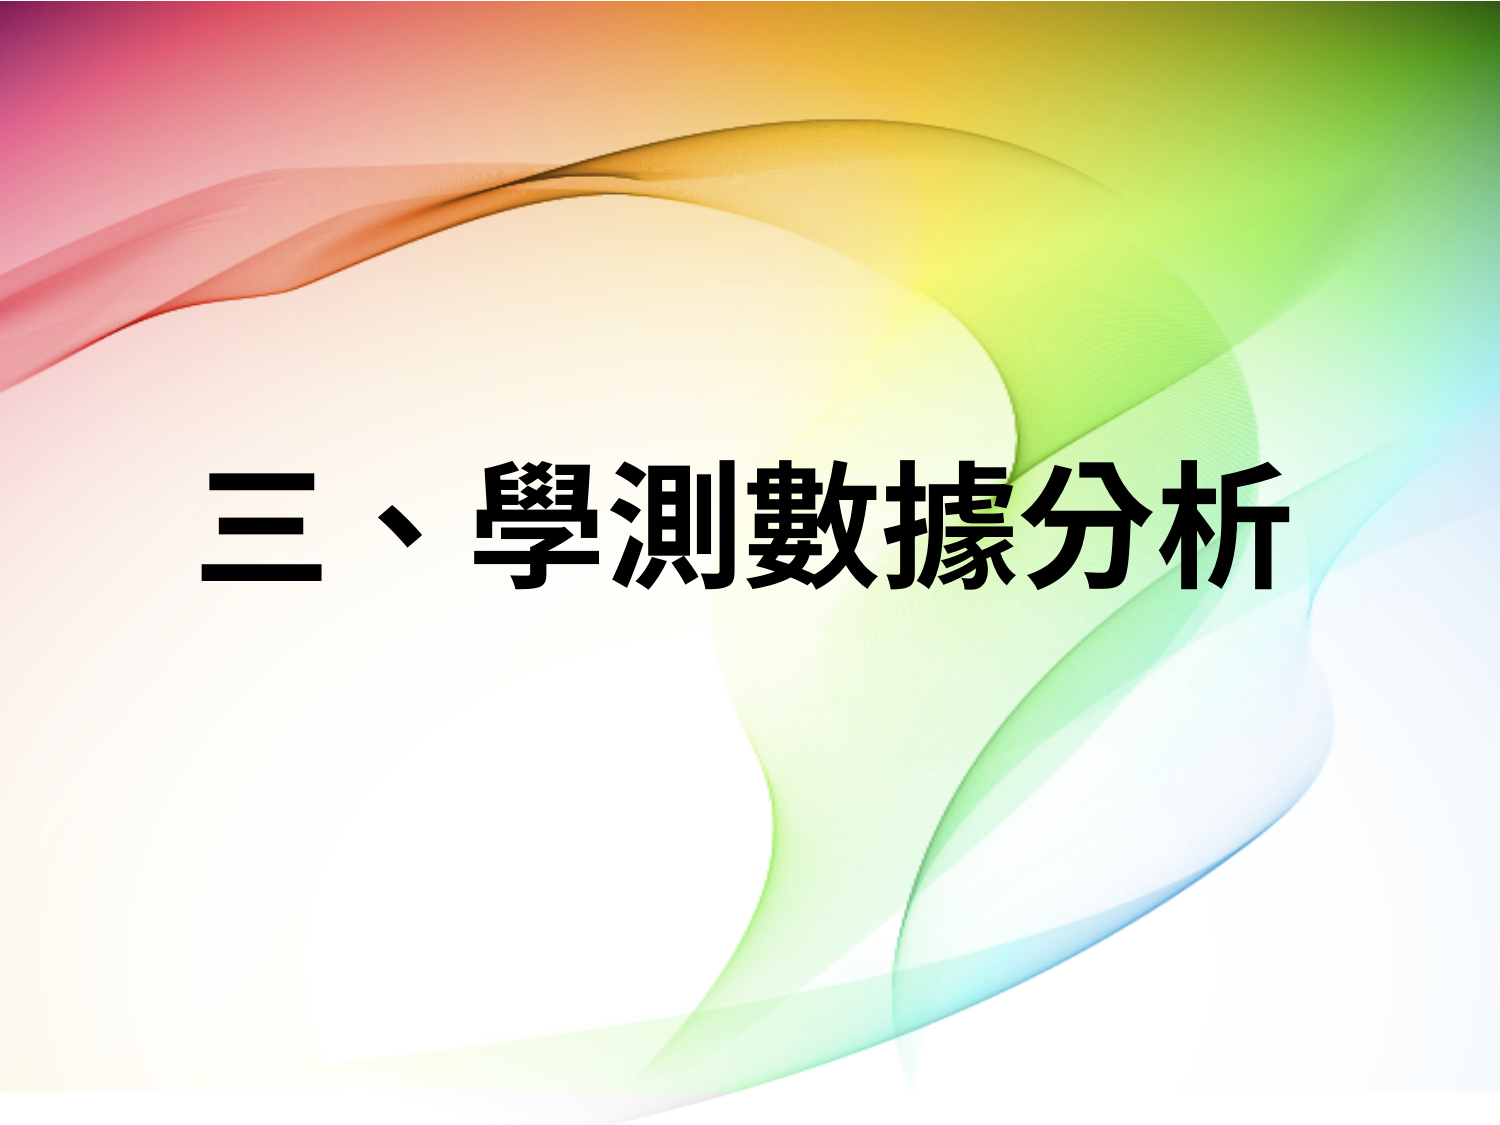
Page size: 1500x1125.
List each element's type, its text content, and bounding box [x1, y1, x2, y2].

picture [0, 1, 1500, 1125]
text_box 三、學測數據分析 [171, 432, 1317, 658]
---
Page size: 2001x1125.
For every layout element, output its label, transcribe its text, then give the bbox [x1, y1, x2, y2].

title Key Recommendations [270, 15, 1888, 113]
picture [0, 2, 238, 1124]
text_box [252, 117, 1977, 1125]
---
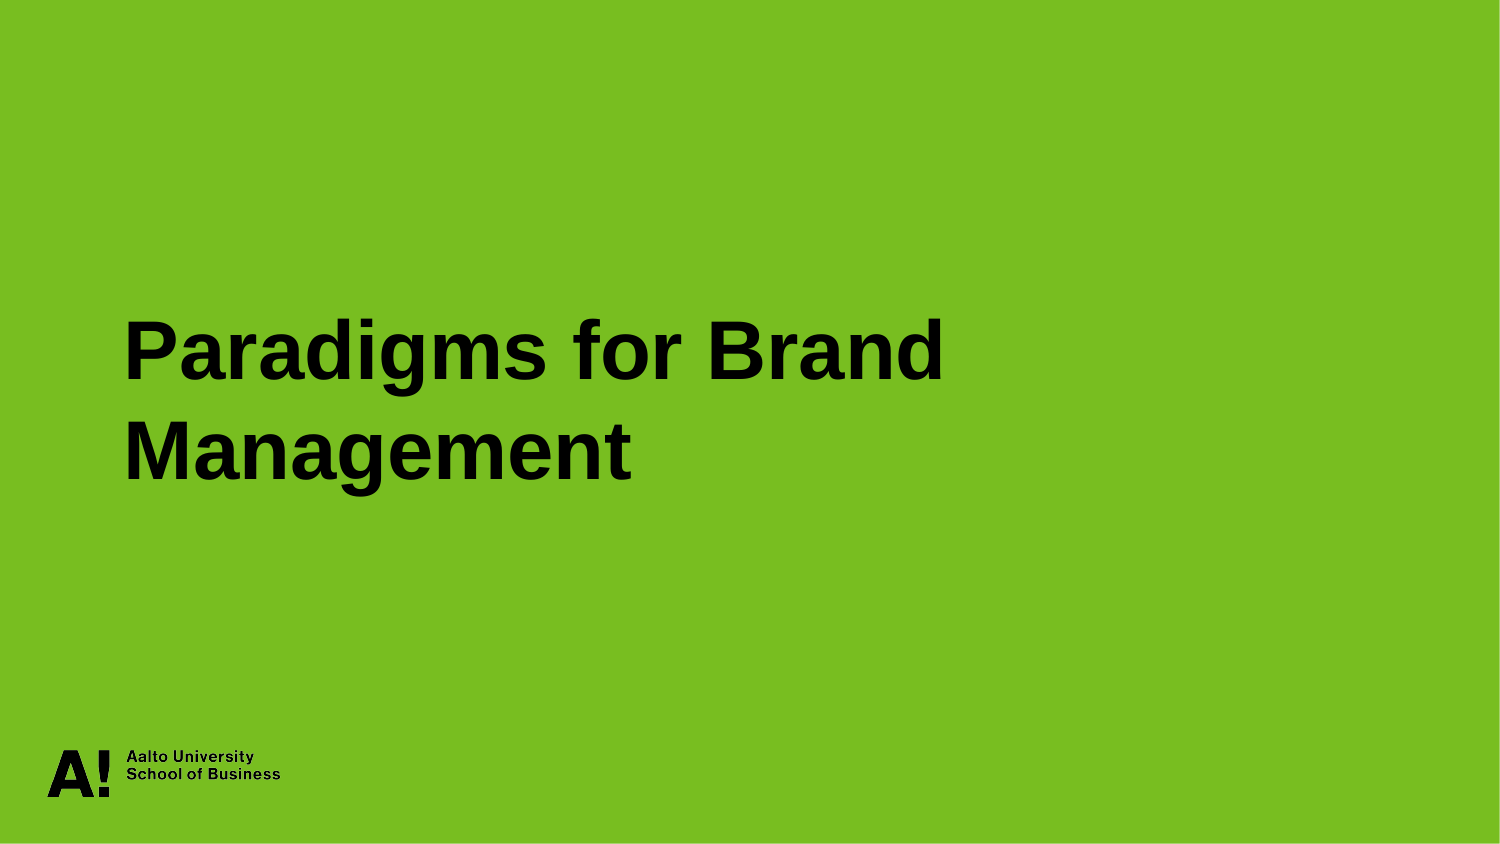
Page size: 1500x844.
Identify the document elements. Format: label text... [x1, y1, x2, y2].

§ DIRECTIONS FOR THIS TASK:
Would you please show every line of the material above that includes the string "Page"?

§ RESPONSE AREA:
Page size: 1500x1125.
Page size: 2001x1125.
Page size: 1500x844.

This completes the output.